> **Material for the task**:

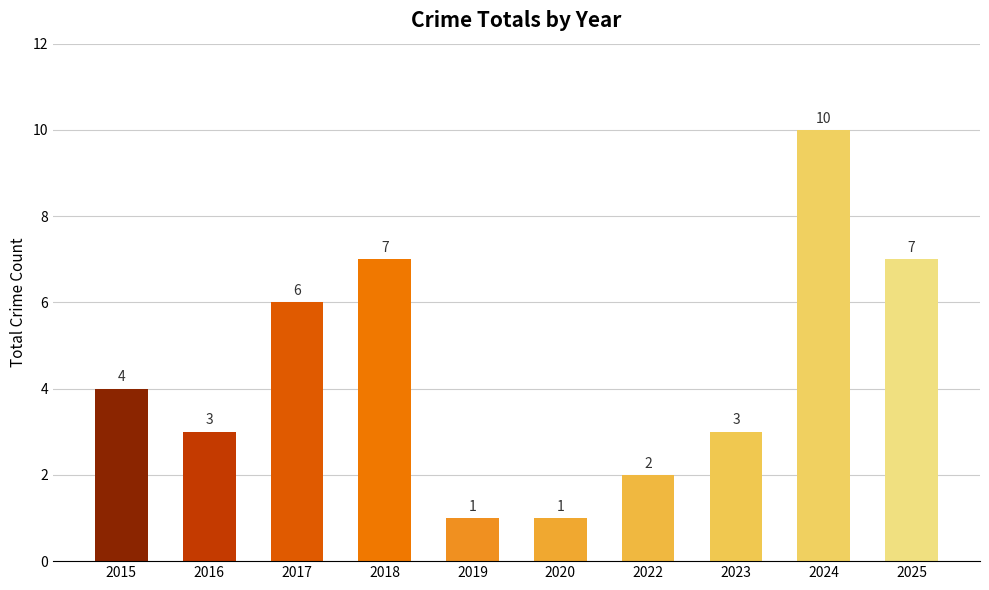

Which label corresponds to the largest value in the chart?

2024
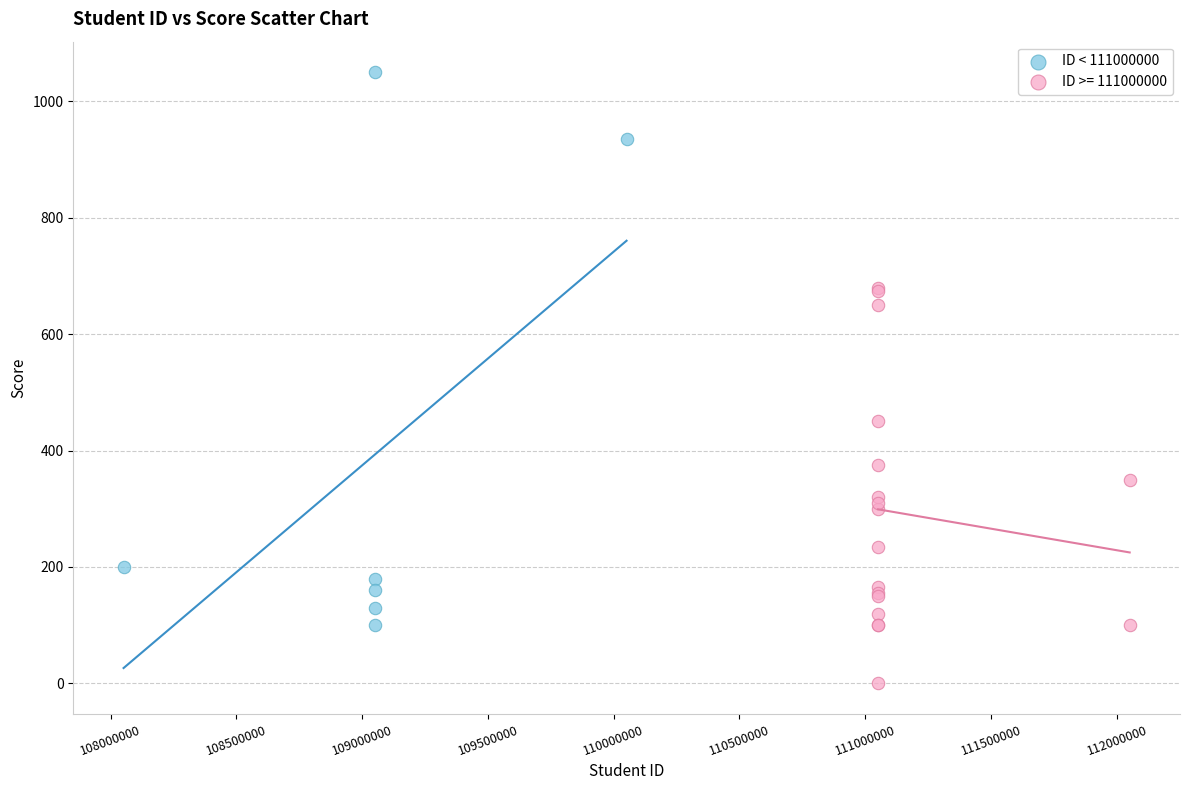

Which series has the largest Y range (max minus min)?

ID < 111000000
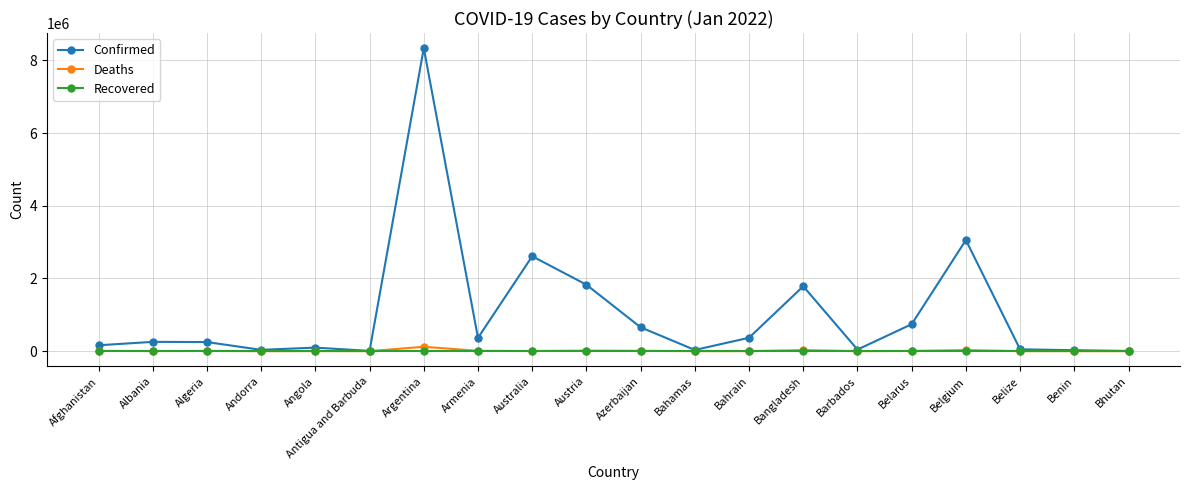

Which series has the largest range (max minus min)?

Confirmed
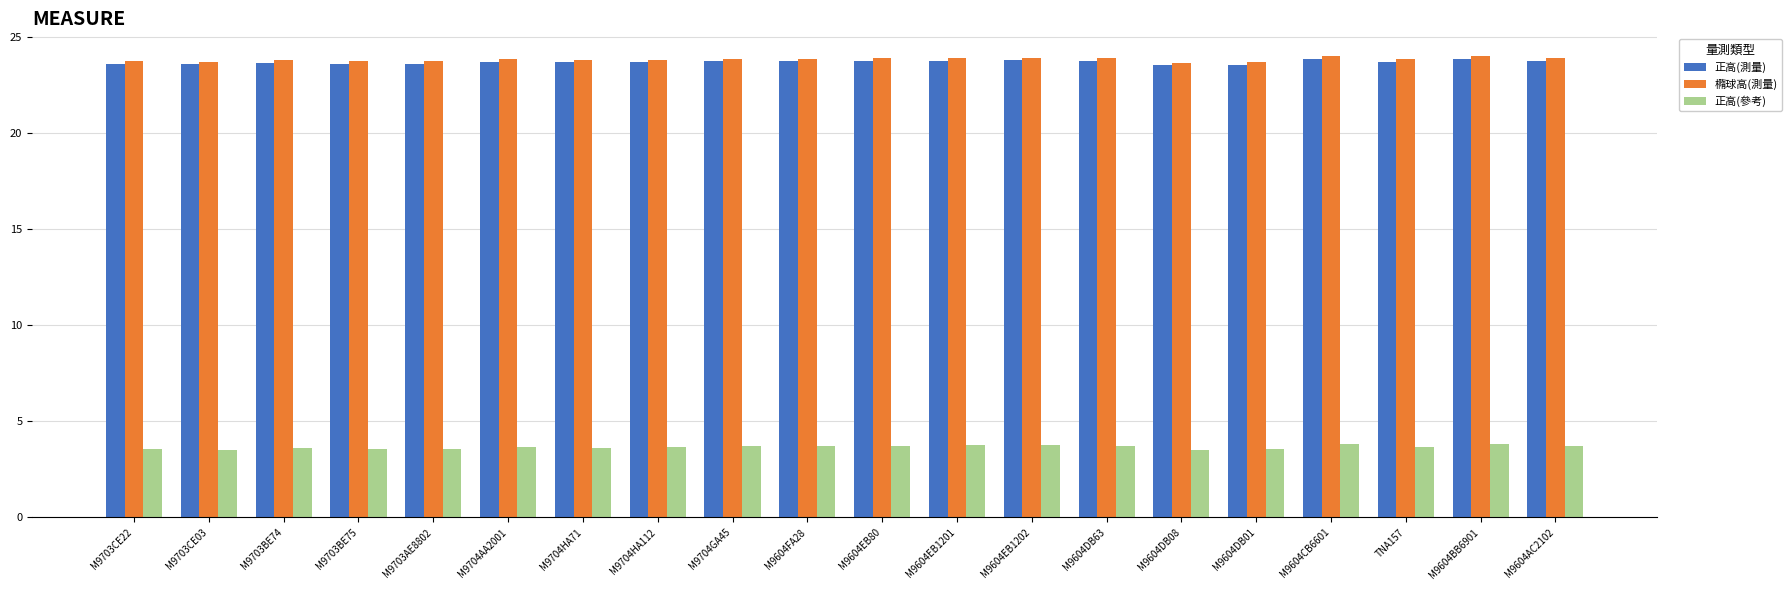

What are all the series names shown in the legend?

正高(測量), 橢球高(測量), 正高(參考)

--

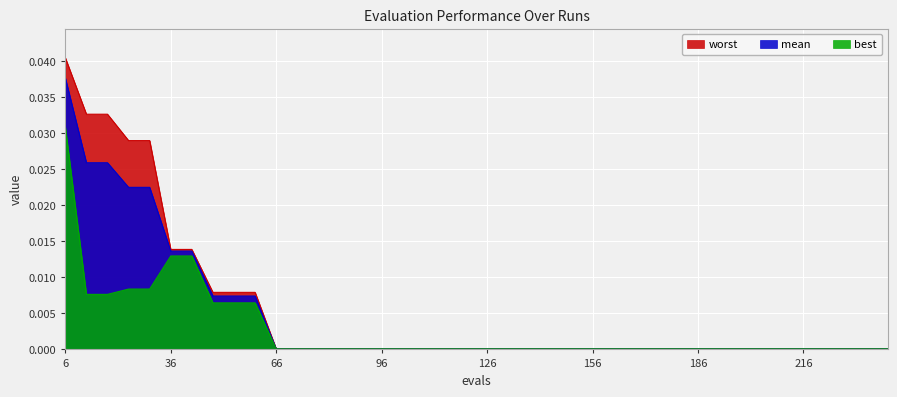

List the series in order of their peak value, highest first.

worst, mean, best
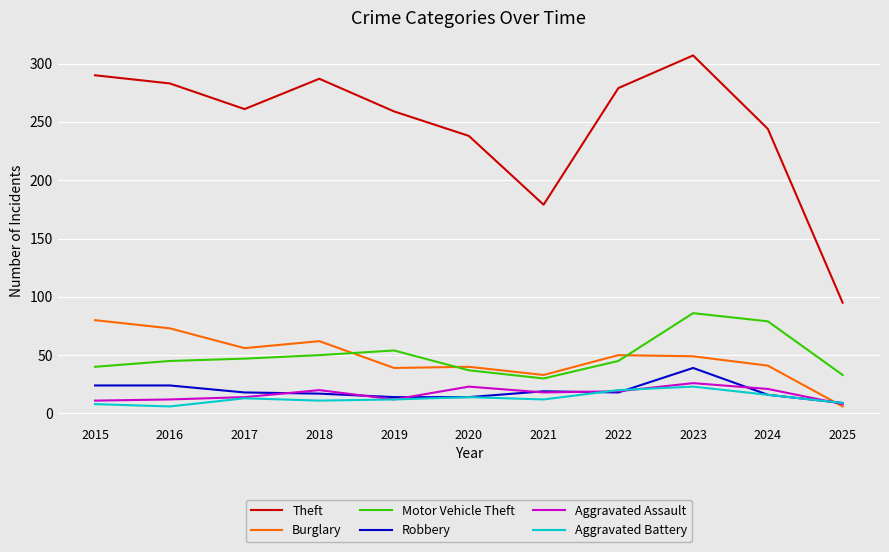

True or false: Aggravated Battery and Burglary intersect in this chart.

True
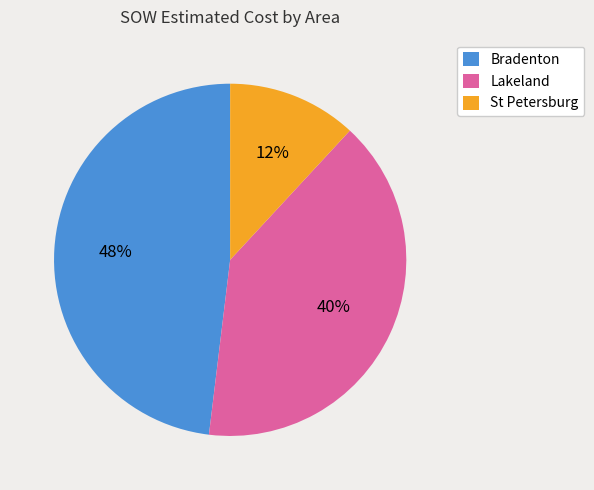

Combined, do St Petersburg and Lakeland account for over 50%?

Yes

==

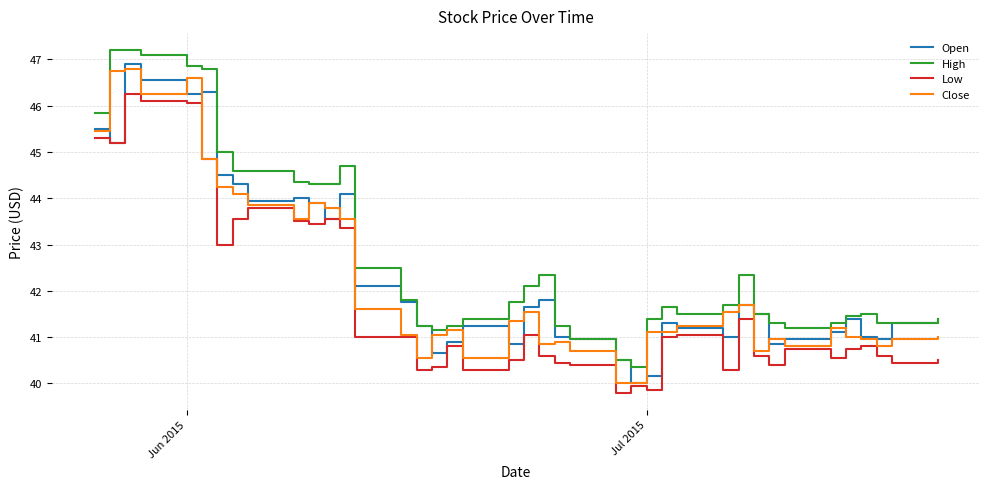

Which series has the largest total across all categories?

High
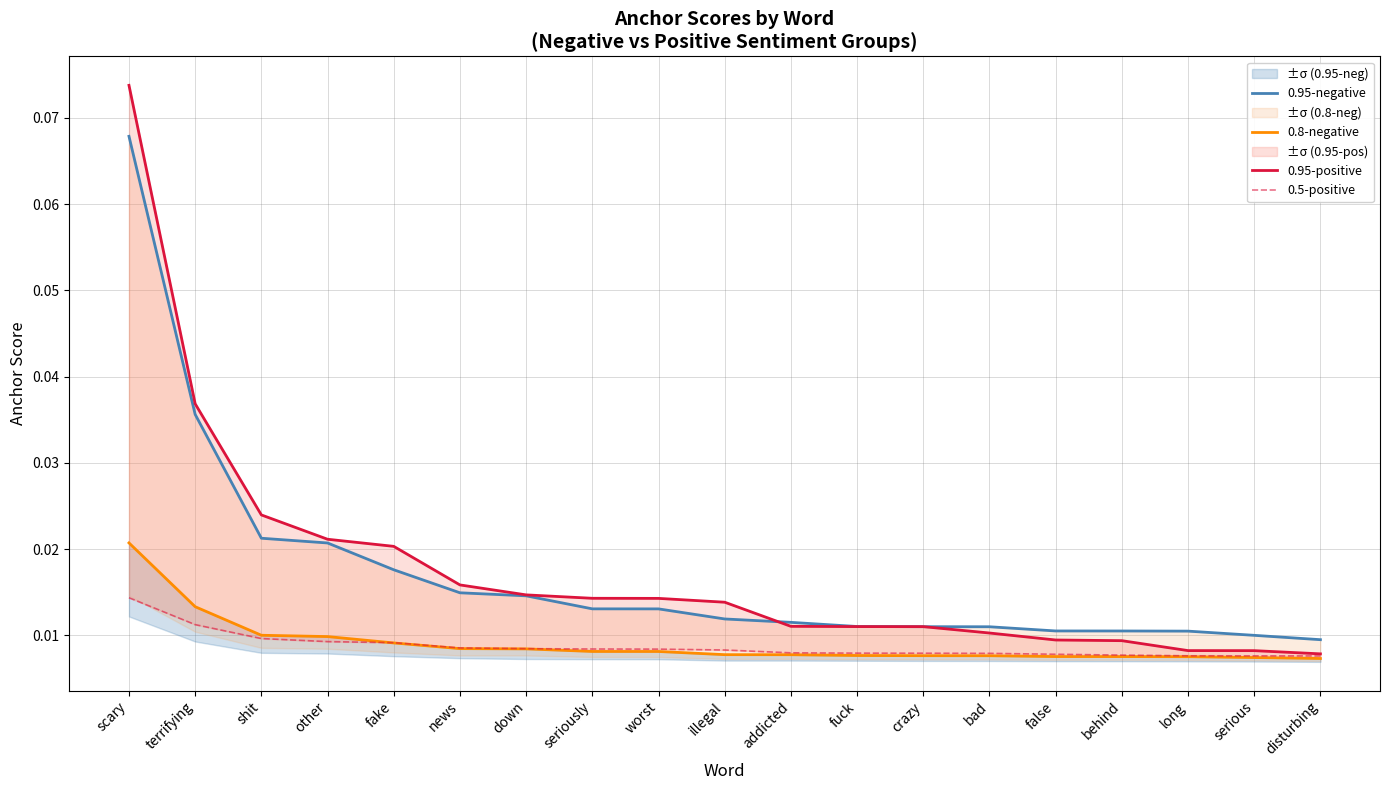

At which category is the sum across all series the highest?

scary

> **What the task asks**: Convert the lines from the one with "Which series has the largest range" to the one with "What are all" into a numbered list, dropping any blank lines. Leave the pictures out of your list.

> **Exercise solution**:
1. Which series has the largest range (max minus min)?
2. Confirmed
3. What are all the series names shown in the legend?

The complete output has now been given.